→ What to produce
Would you retype exactly the lines from the one containing "pinky tip: (236, 250)" through the last line of the records below, and nothing else?
[[ Provided material, beginning ]]
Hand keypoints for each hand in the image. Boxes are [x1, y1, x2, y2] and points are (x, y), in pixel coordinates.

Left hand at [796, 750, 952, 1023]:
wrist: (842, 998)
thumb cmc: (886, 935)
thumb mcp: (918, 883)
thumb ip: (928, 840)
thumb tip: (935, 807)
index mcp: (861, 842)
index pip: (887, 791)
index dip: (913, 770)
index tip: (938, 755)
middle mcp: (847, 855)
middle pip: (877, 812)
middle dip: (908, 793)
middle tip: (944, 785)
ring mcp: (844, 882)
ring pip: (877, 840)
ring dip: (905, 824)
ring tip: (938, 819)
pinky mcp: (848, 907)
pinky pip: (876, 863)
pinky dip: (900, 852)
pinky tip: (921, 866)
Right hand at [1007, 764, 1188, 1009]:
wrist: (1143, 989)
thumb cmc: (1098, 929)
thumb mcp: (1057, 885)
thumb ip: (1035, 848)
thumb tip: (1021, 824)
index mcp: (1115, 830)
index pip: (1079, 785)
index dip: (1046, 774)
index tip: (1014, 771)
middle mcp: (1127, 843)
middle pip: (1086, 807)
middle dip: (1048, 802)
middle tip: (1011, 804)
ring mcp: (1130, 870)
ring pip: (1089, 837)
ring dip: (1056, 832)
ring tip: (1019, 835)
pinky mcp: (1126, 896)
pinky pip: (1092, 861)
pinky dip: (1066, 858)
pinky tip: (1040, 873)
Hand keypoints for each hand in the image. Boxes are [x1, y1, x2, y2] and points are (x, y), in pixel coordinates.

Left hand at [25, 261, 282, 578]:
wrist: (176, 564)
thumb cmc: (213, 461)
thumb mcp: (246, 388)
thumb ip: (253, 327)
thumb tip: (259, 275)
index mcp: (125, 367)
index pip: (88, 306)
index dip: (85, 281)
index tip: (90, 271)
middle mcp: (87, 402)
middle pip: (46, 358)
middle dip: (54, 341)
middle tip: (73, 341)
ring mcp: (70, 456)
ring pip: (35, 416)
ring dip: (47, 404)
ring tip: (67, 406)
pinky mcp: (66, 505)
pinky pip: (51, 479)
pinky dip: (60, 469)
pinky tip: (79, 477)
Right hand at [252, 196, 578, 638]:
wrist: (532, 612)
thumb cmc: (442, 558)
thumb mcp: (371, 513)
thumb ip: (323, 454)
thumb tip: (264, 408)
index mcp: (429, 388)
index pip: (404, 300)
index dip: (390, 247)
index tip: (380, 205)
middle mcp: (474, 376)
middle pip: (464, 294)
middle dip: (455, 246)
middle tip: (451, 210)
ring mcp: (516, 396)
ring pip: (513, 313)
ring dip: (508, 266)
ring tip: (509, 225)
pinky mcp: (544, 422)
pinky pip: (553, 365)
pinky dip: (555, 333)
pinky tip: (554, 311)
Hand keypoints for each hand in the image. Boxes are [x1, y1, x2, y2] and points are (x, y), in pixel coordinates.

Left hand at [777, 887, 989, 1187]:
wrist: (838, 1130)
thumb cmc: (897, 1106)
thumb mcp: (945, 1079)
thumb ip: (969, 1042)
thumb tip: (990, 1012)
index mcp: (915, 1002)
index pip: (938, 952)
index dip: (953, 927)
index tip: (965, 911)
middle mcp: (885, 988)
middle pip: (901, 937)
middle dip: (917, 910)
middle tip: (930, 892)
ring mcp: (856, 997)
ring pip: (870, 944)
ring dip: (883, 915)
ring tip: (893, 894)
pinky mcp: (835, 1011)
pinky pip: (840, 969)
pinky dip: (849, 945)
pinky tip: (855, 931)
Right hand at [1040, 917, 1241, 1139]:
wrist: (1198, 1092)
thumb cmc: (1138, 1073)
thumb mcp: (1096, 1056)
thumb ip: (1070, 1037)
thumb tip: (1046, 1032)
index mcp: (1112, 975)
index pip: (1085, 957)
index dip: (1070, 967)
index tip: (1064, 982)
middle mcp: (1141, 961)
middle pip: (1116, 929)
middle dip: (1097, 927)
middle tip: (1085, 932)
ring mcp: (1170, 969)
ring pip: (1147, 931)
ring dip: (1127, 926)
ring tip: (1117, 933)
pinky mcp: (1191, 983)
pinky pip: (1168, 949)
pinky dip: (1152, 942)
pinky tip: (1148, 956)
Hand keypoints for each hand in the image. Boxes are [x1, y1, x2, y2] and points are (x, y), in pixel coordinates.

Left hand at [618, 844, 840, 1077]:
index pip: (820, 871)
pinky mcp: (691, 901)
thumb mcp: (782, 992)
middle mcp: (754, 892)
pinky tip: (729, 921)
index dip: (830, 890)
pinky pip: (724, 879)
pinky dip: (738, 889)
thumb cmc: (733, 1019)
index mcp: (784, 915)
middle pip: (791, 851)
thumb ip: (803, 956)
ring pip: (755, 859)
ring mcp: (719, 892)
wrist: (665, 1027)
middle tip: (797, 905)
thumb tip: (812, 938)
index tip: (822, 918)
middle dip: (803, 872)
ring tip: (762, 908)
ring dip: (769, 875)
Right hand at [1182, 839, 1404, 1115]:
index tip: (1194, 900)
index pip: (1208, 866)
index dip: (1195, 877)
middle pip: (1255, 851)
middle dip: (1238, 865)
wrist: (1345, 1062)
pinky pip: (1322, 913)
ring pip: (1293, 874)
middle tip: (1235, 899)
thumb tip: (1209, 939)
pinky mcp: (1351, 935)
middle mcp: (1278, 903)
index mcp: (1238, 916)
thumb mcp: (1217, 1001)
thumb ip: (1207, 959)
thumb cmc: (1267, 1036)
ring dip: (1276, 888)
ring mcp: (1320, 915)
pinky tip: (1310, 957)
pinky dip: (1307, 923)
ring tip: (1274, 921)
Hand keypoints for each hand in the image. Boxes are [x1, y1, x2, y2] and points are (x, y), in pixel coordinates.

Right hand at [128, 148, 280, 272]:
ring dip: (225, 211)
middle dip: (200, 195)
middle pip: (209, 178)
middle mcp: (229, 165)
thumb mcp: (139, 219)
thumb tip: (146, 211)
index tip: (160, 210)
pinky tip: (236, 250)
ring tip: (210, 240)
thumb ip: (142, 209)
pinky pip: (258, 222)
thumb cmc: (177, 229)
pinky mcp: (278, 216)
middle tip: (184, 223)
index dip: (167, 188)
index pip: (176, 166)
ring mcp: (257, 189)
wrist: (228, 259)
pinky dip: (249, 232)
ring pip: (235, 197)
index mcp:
[[ Provided material, end ]]
→ Problem solution
pinky tip: (236, 250)
ring tip: (210, 240)
thumb ip: (142, 209)
pinky pip: (258, 222)
thumb cmc: (177, 229)
pinky mcp: (278, 216)
middle tip: (184, 223)
index dip: (167, 188)
index pip: (176, 166)
ring mcp: (257, 189)
wrist: (228, 259)
pinky dip: (249, 232)
ring pip: (235, 197)
index mcp:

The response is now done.